*** Opening of Exercise passage ***

An individual who has been sentenced for driving under the influence (DUI) may have their license revoked or suspended. A person who is driving without a valid license for this reason may face a further license suspension or revocation.

Exemptions From Driver’s License Requirements

According to Nevada Revised Statutes and the Nevada Department of Motor Vehicles (DMV), certain individuals are exempt from the requirement to drive with a valid license:

  • Persons driving a motor vehicle in the service of the U.S. Armed Forces.
  • Persons driving a road machine, farm tractor or implement of husbandry temporarily operated or moved on a highway.
  • Nonresidents at least 16 years old who have in their immediate possession a valid license issued to them in their home state or country.
  • Nonresidents at least 18 years old whose home state or country does not require a driver’s license. They may drive a motor vehicle not more than 90 days in any calendar year if the vehicle is registered in the nonresident's home state or country.

*** Close of Exercise passage ***
*** Opening of Data supplied ***

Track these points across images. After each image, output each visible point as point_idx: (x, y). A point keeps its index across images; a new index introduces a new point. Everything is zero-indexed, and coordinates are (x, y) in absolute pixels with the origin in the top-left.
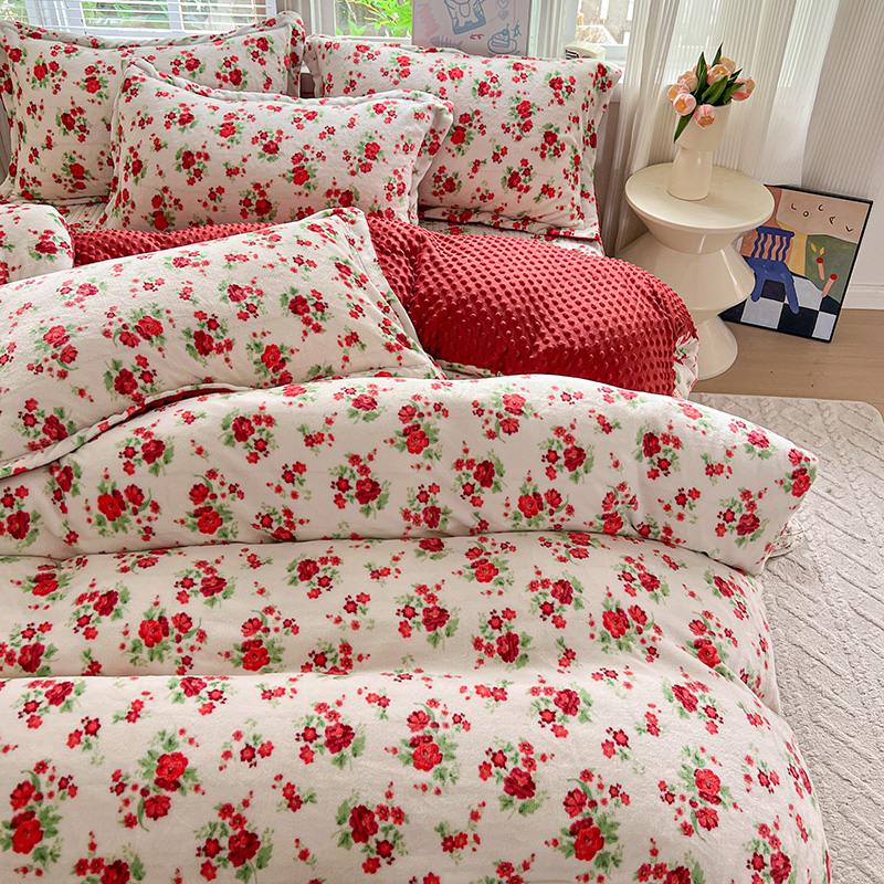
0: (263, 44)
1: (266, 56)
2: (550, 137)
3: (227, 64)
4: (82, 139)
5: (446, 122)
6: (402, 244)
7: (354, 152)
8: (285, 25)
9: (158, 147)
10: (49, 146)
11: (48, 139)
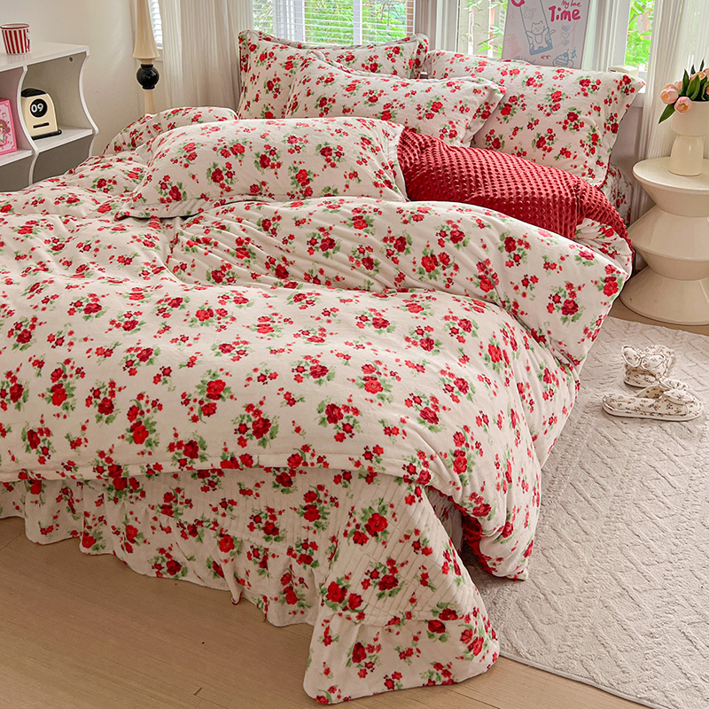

*** Close of Data supplied ***

# Things to do
a: In the passage on Nevada driver's license rules, what is the minimum age for a nonresident whose home state or country does not require a driver's license to be exempt?
b: Pick up the passage on Nevada driver's license rules after its last sentence and carry it forward.

# Exercise results
a: At least 18 years old.

b:
  • Nonresidents on active duty in the U.S. Armed Forces with a valid driver’s license issued by the person’s home state.
  • Spouses or dependent children of nonresidents on active duty in the U.S. Armed Forces with a valid license issued by their state of residence.
  • Person on active duty in the U.S. Armed Forces with a valid license issued in a foreign country by the U.S. Armed Forces. They may drive a motor vehicle for up to 45 days from the date of their return to the U.S.

Getting a Restricted License Under Nevada Law

Certain individuals may be eligible for a restricted license. A restricted license allows a person to drive:

  • To and from work.
  • On the job for work-related purposes.
  • To and from a 24/7 sobriety and drug monitoring program.
  • To and from school.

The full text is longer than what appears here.